## Acción requerida A
¿Puedes reescribir como lista breve el párrafo del fragmento sobre el documental de los Beatles que empieza «El veterano director Ron Howard», conservando sus datos principales?
## Acción requerida B
¿Cómo resumirías en dos oraciones el fragmento sobre el documental de los Beatles?

## Fragmento del documento
'''

Hay historias difíciles de contar, por demasiado conocidas. La de los Beatles es una de ellas. La banda de Liverpool fue tan profusamente retratada que cuesta imaginar un nuevo ángulo que cubrir o un rincón del relato todavía virgen. Por eso, más que el argumento en sí, importa la forma en la que es contado. El documental The Beatles: Eight days a week. The touring years tiene la habilidad de narrar lo mismo de siempre como si fuese la primera vez, de elevar la anécdota a la categoría de lo trascendente.
El veterano director Ron Howard se estrena en el cine documental con este ejercicio de virtuosismo dialógico. La película reúne las voces de los integrantes del grupo en distintos planos temporales. Paul Mc Cartney y Ringo Starr hablan desde el presente, con la perspectiva que les reporta la edad y el saberse protagonistas de una época. John Lennon y George Harrison lo hacen desde el pasado, a través de entrevistas de archivo que son introducidas con inteligencia en la narración. Además hay una voz en off y testimonios de personas que en algún momento se cruzaron con los Fab Four: técnicos, músicos, admiradores (algunos tan inesperados como Sigourney Weaver o Whoopi Goldberg). Semejante crisol de caras no produce la cacofonía que suelen padecer este tipo de documentales, puesto que cada intervención está incluida con el ánimo de aportar información y sin afán acumulativo.

'''

## Datos proporcionados
'''

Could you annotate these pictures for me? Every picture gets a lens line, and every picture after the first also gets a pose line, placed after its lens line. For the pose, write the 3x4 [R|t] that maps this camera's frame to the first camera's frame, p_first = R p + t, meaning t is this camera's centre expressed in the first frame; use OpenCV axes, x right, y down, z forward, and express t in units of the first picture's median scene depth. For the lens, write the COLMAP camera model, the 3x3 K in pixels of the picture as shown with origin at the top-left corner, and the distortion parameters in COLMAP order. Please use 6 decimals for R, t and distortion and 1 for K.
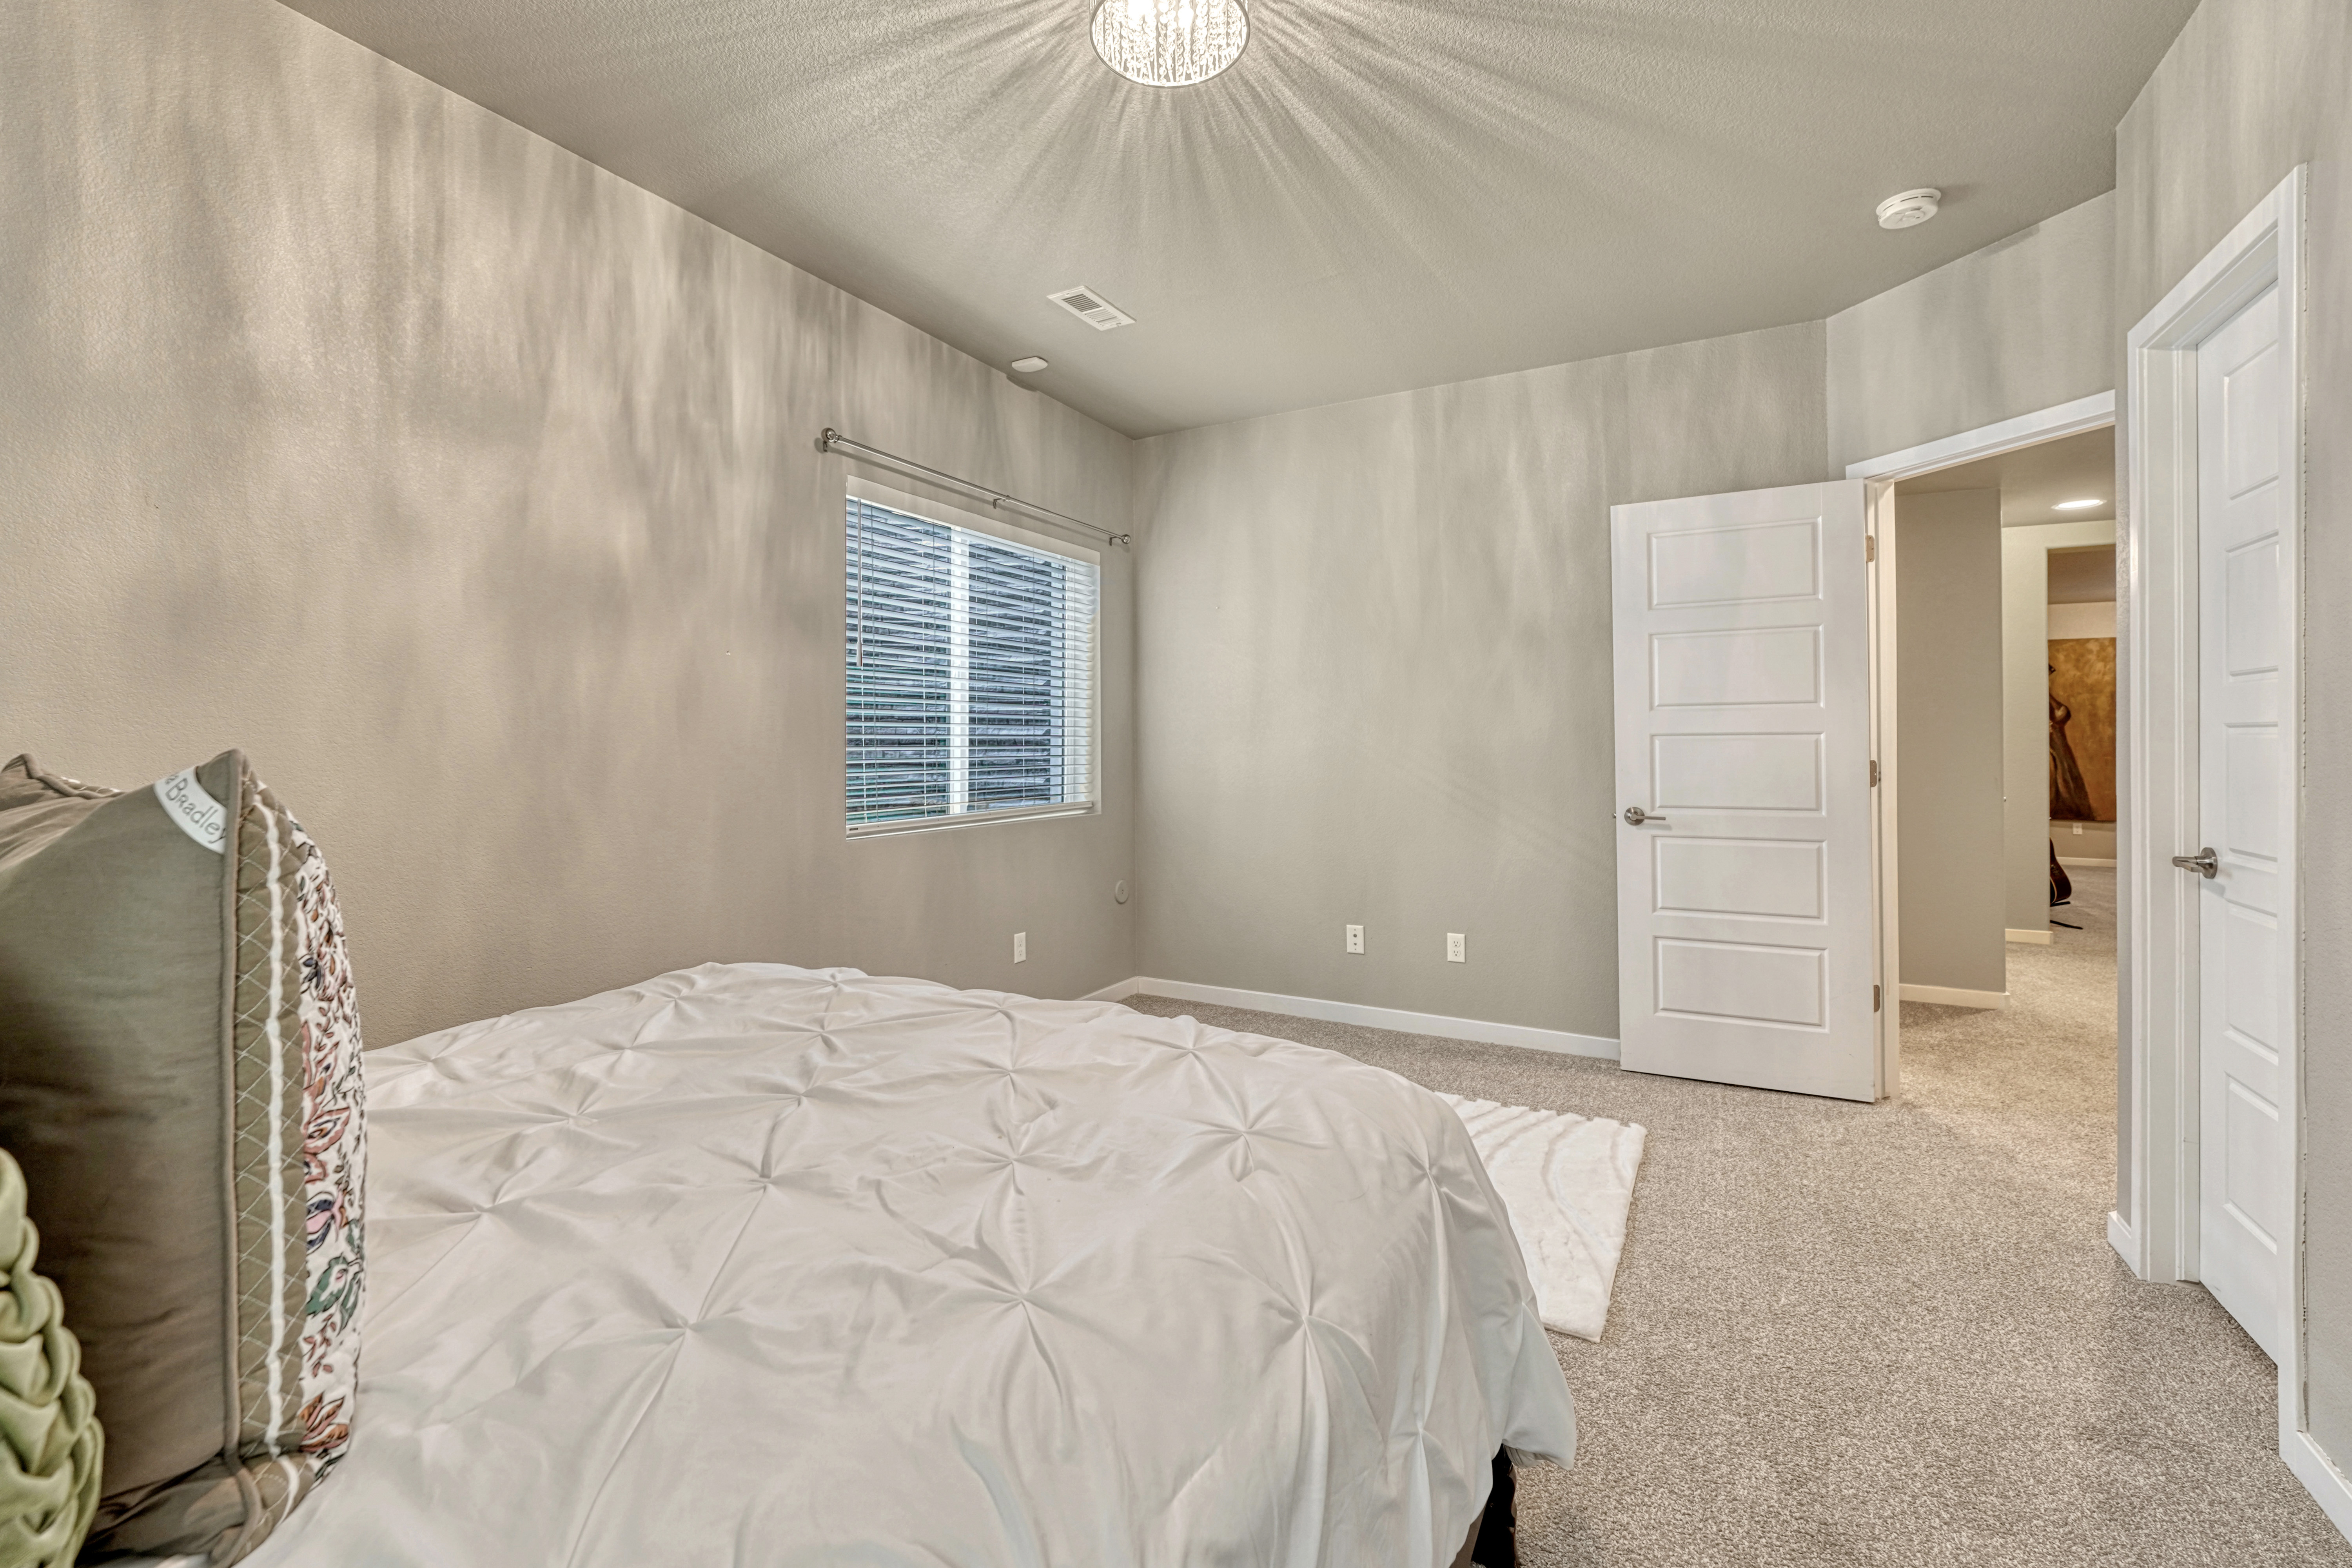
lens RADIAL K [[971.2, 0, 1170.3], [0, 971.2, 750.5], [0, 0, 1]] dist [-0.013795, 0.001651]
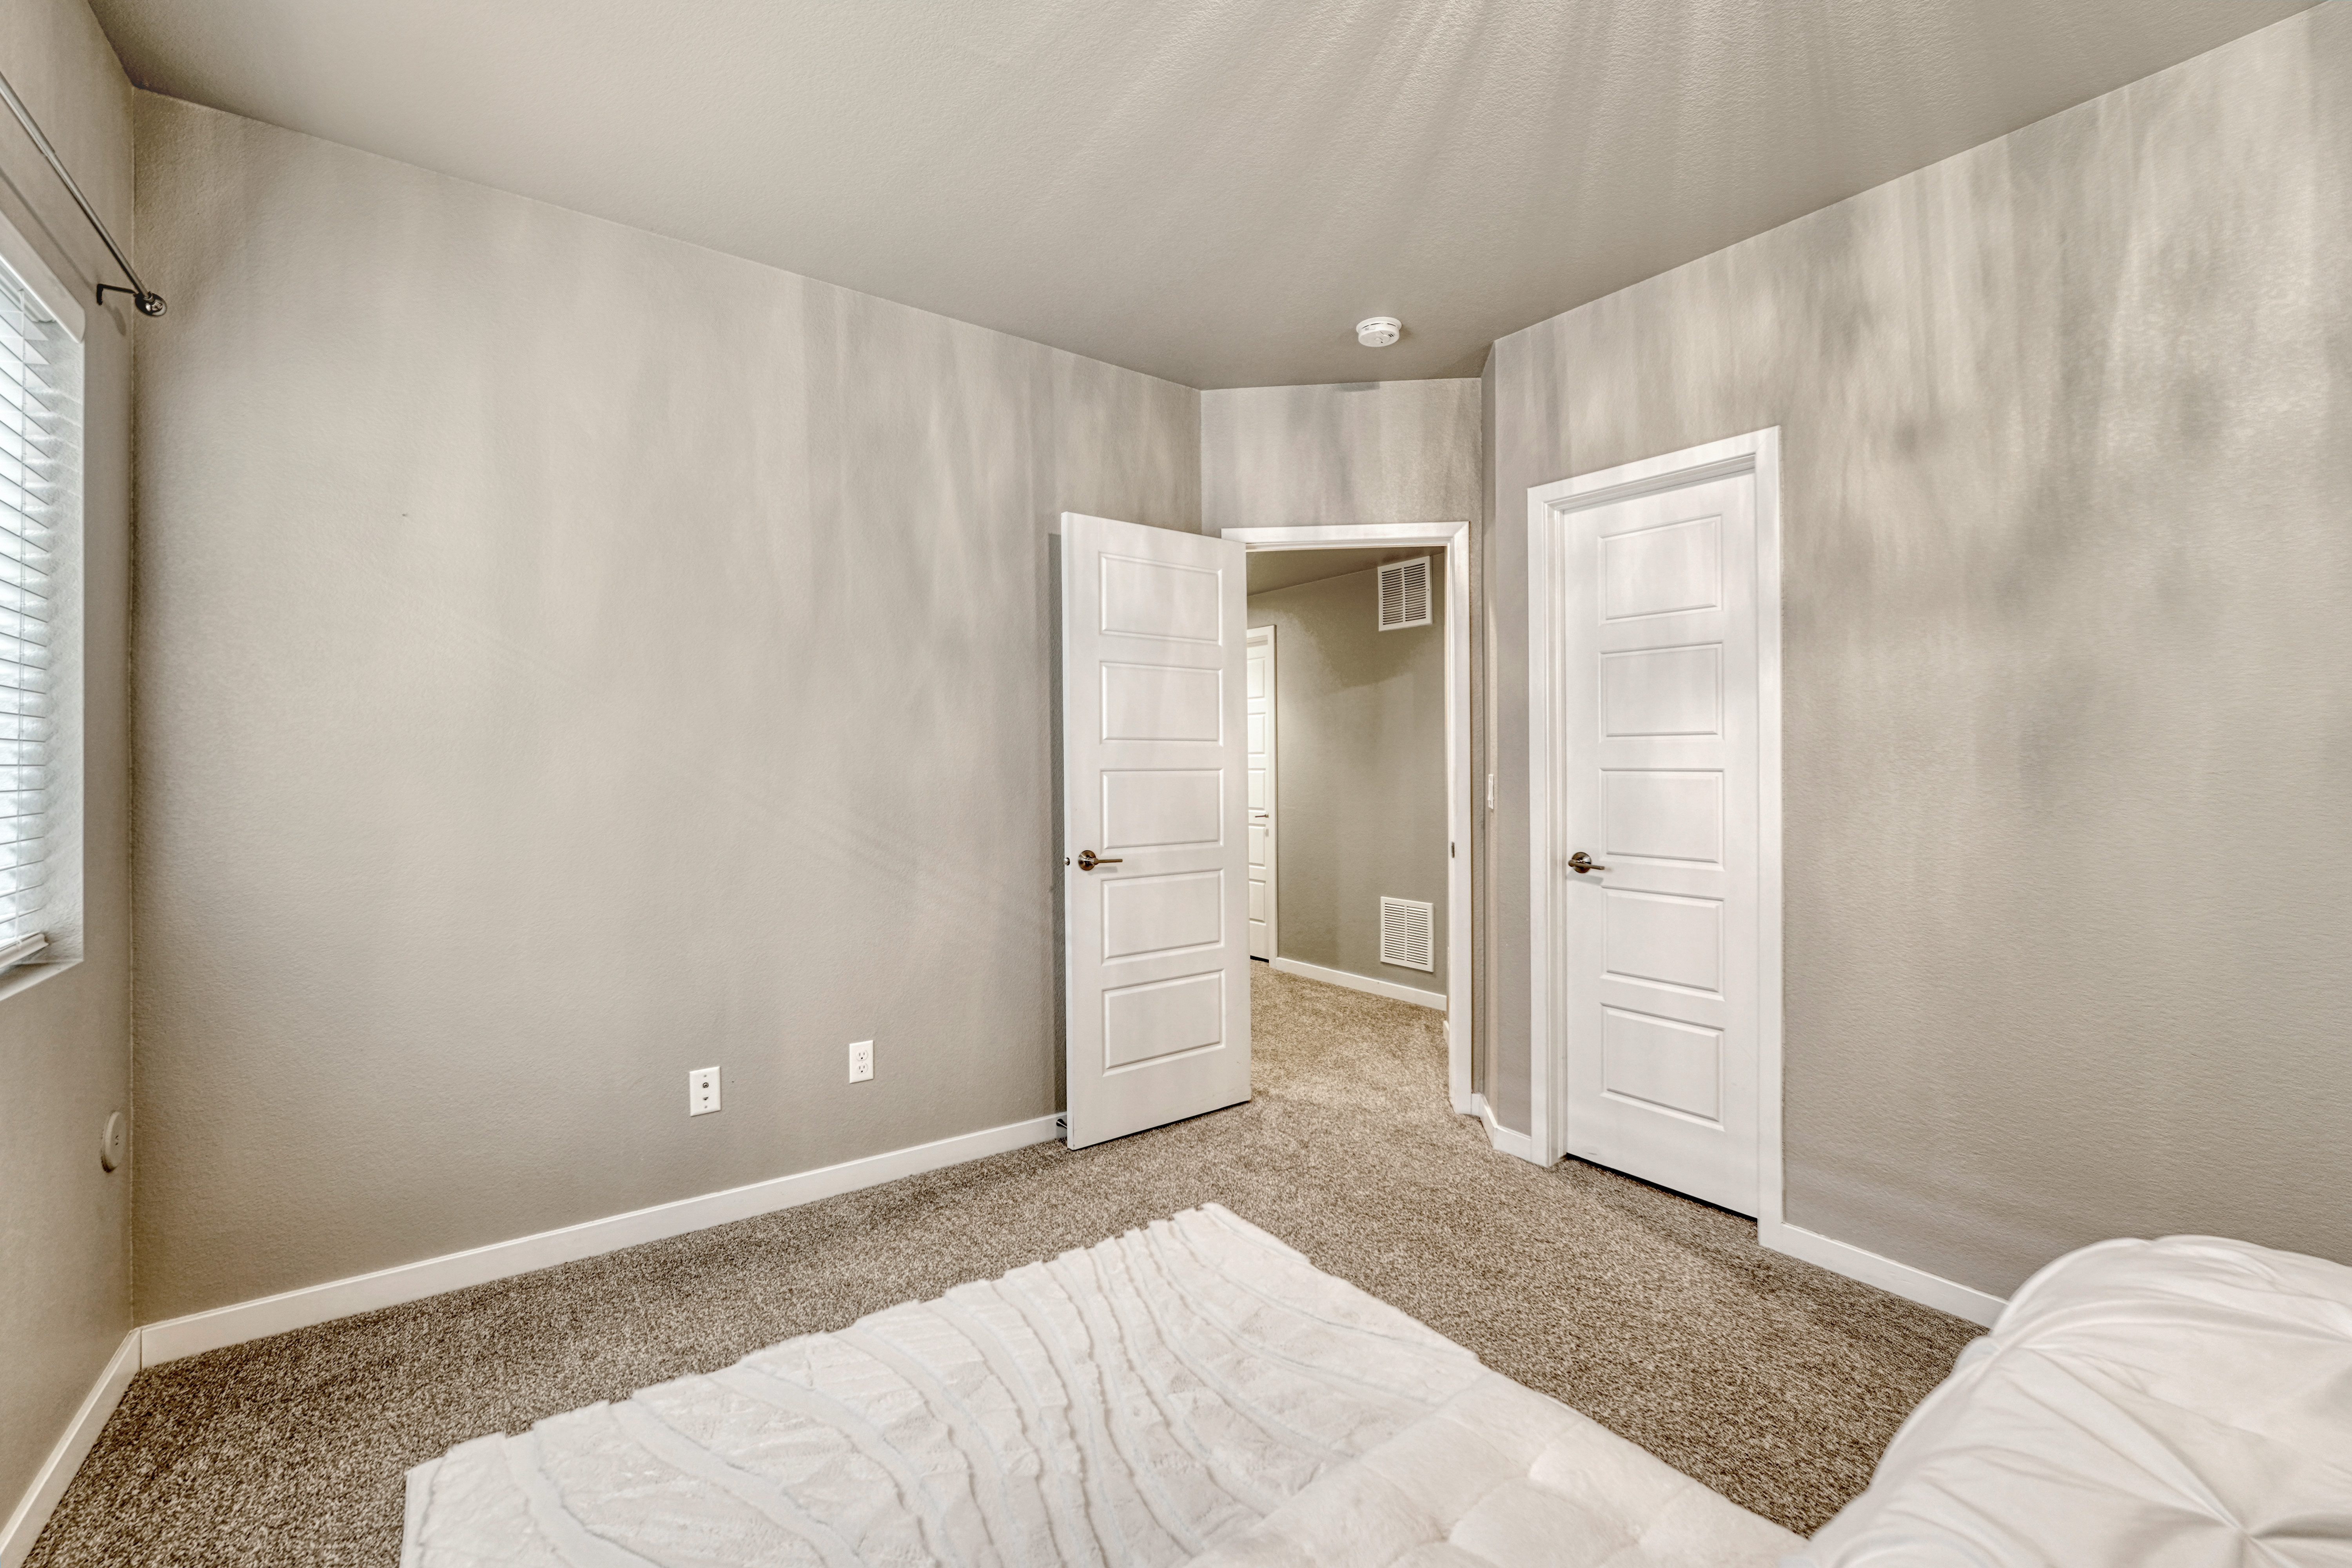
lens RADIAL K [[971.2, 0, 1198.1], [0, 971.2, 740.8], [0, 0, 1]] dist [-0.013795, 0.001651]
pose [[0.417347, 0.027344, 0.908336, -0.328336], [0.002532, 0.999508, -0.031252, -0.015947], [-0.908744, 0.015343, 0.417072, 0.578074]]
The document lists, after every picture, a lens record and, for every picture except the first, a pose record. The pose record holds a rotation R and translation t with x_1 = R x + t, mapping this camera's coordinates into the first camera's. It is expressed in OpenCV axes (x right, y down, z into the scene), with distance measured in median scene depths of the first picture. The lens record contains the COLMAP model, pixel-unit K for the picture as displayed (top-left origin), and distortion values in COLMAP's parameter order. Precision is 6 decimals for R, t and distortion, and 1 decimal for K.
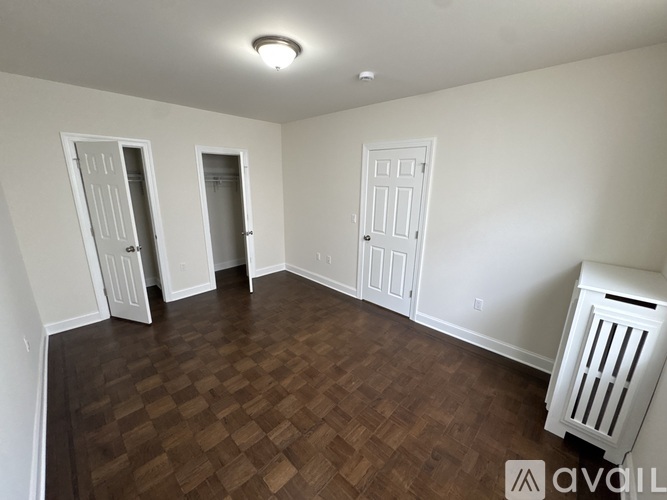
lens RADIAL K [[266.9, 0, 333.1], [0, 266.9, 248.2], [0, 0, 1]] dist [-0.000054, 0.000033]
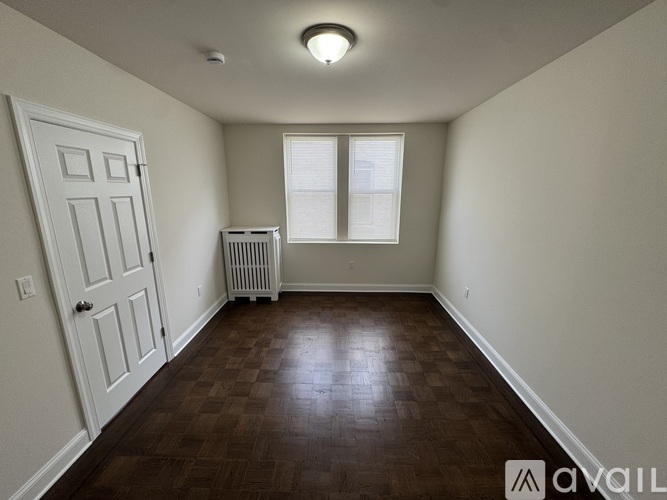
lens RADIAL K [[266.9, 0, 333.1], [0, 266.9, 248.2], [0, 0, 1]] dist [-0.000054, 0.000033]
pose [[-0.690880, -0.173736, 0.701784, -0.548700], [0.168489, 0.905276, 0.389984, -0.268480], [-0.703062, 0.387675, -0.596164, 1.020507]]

'''

## Respuesta A
- Ron Howard, director veterano, se estrena en el cine documental con esta película.
- La película reúne las voces de los integrantes del grupo en distintos planos temporales.
- Paul Mc Cartney y Ringo Starr hablan desde el presente.
- John Lennon y George Harrison hablan desde el pasado, mediante entrevistas de archivo.
- Incluye una voz en off y testimonios de técnicos, músicos y admiradores, entre ellos Sigourney Weaver y Whoopi Goldberg.
- No cae en la cacofonía, porque cada intervención busca aportar información y no acumular testimonios.

## Respuesta B
El documental The Beatles: Eight days a week. The touring years, con el que Ron Howard se estrena en el cine documental, narra la conocida historia de la banda de Liverpool como si fuese la primera vez. Combina las voces de Paul Mc Cartney y Ringo Starr desde el presente, entrevistas de archivo de John Lennon y George Harrison, una voz en off y testimonios de otras personas, sin caer en la cacofonía porque cada intervención aporta información.